Earlier this week we cited a Wall Street Journal columnist's description of today's investment bank office as a "phantom realm" where bankers show up for work but can't produce because deals are all but absent. The latest data and forecasts of deal activity suggest that situation won't change in 2009, either for merger advisory or corporate finance bankers.
One dismal forecast comes from BernsteinResearch and its high-profile bank sector analyst, Brad Hintz. His recent report projects the value of U.S. M&A announcements will plummet 25 percent next year and 15 percent in 2010 after shrinking an estimated 13 percent this year, according to Financial News.
That extended falloff in deal activity will compress banks' advisory fees, with negative implications for bankers' job security and compensation prospects next year. Hintz looks for M&A revenue at three top-tier U.S. institutions (Merrill Lynch, Morgan Stanley and Goldman Sachs) to shrink by one-third this year, by a further one-quarter in 2009 and 4 percent in 2010 before recovering in 2011 and 2012, Financial News says.
Government Intervention and Mergers For Survival
Much of the M&A activity that does exist is being driven by government intervention and forced sales by financial institutions facing insolvency. That's likely to continue in 2009 - for investment bankers, a mixed blessing at best.
Amid record borrowing costs and rampant funding pull-backs, more than 1,000 pending M&A deals have been killed so far in 2008. Almost $100 billion worth of leveraged buyouts were cancelled since credit markets began seizing up 18 months ago. The withdrawn deals denied banks an estimated $1.3 billion in advisory fees, based on estimates by Thomson Reuters and Freeman & Co.
The past few weeks saw cancellations of two of the biggest announced mergers ever: BHP Billiton's $66 billion offer for Rio Tinto Group, and the planned $41 billion takeover of BCE Inc. by Ontario Teachers' Pension Plan and a group of U.S. private-equity firms.
Worldwide M&A deal volume may shrink 30 percent next year to about $2 trillion, according to estimates by Barclays Capital and Nomura cited in a recent Bloomberg News story. However, activity may shift toward smaller deals in which healthy companies acquire credit-starved competitors, and toward purchases by Chinese and Japanese companies fueled by current account surpluses and a strong yen. Potential beneficiaries are mid-market investment banks and institutions with strong advisory relationships in China and Japan.
On the other hand, a November survey of middle-market deal professionals found that 44 percent expect the deal environment to deteriorate over the next six months. That's the most pessimistic outlook ever from that twice-yearly survey, conducted by by the Association of Corporate Growth and Thomson Reuters.
IPO Volume Down Nearly Two-Thirds
Meanwhile, capital markets bankers no busier than their counterparts on the M&A side. Ernst & Young reports that global initial public offerings plunged 58 percent by number and 63 percent by dollar volume this year through November, compared with the same period last year. Activity is at the lowest level since 1995.
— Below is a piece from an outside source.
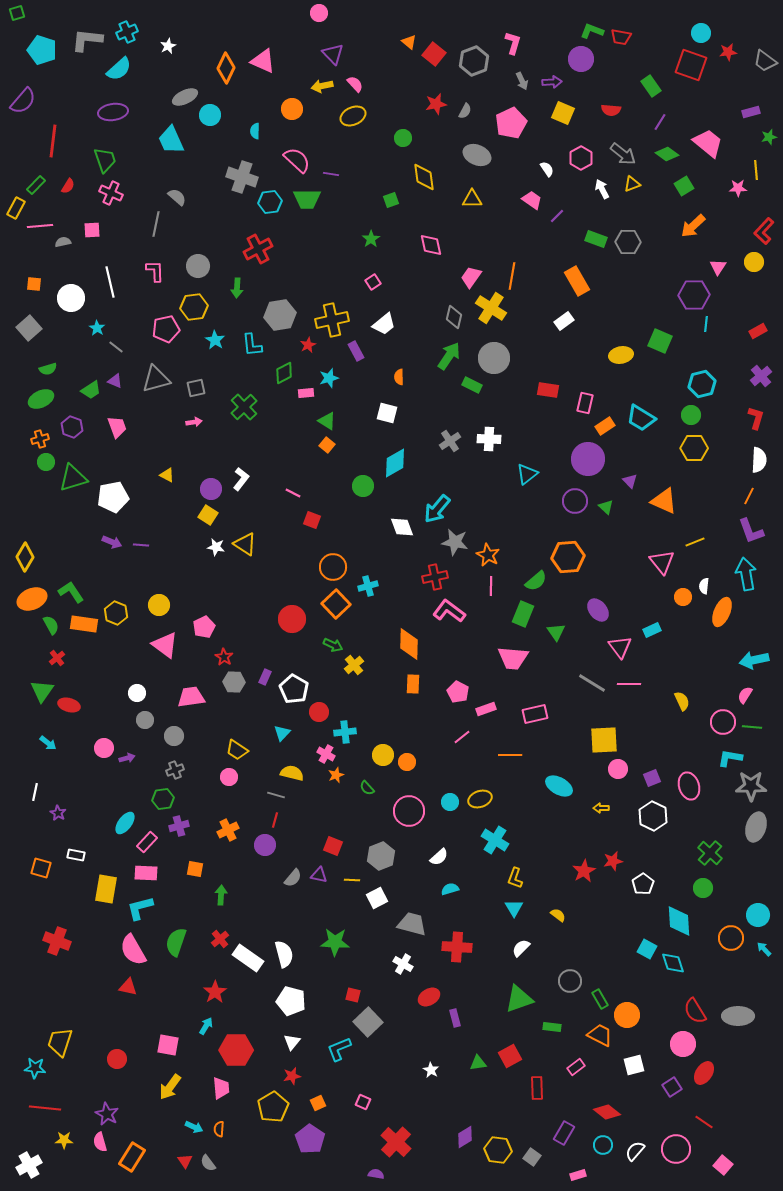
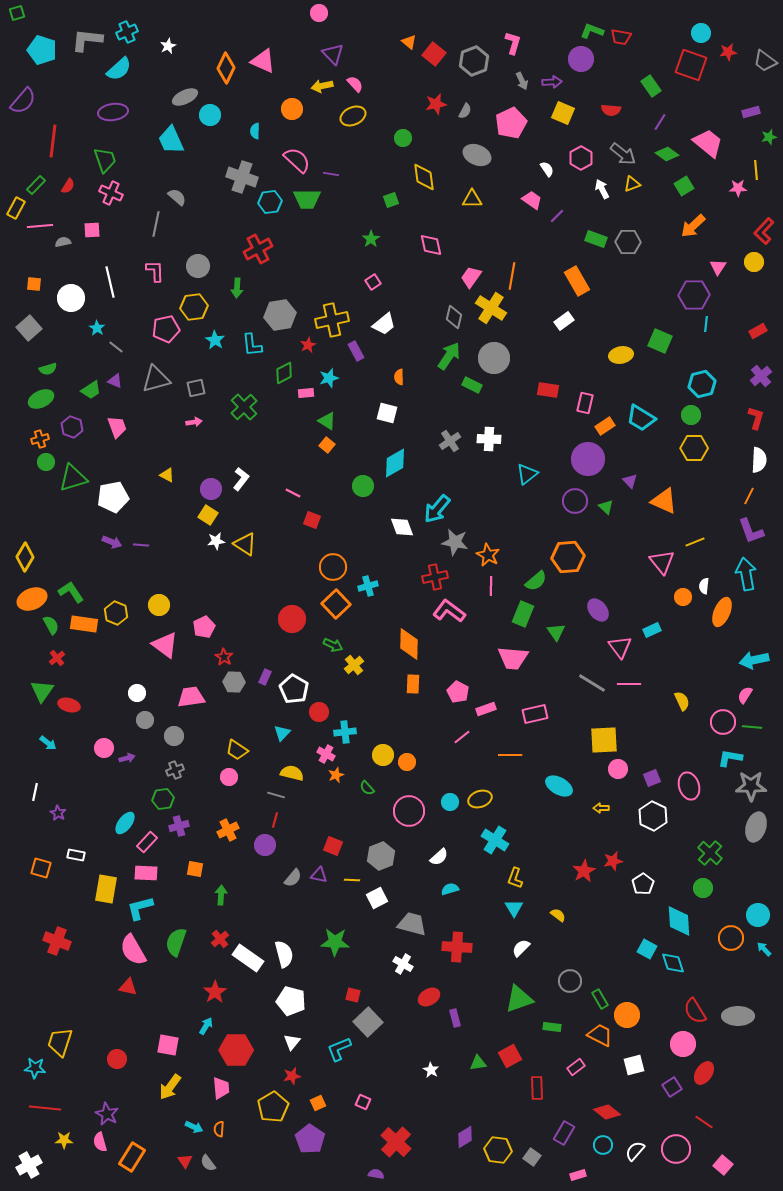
white star at (216, 547): moved 6 px up; rotated 18 degrees counterclockwise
More than three-fourths of this year's $95 billion of worldwide IPO volume came from markets in Asia (about $30 billion, primarily from Greater China), North America ($27 billion, dominated by Visa's record $19.7 billion listing on the New York Stock Exchange) and the Middle East/Africa (about $16 billion, most from Saudi Arabia).
Emerging markets accounted for 15 of the year's 20 largest IPOs. Yet, the downturn hasn't spared the largest emerging markets, the so-called BRIC countries of Brazil, Russia, India and China. BRIC IPO deals plunged 55 percent by number and 74 percent by volume - no better than the worldwide figures.
Still, the consulting firm points out that the pipeline of companies aiming to go public remains "robust." The IPO process has a long lead time of 12 to 24 months, says Gil Forer, E&Y's global director of IPO initiatives. "Clearly it is difficult to predict when IPO activity will recover and capital markets need first to stabilize in order to rebuild confidence. However, many companies will use current market conditions to fully prepare themselves to take advantage once the IPO window reopens."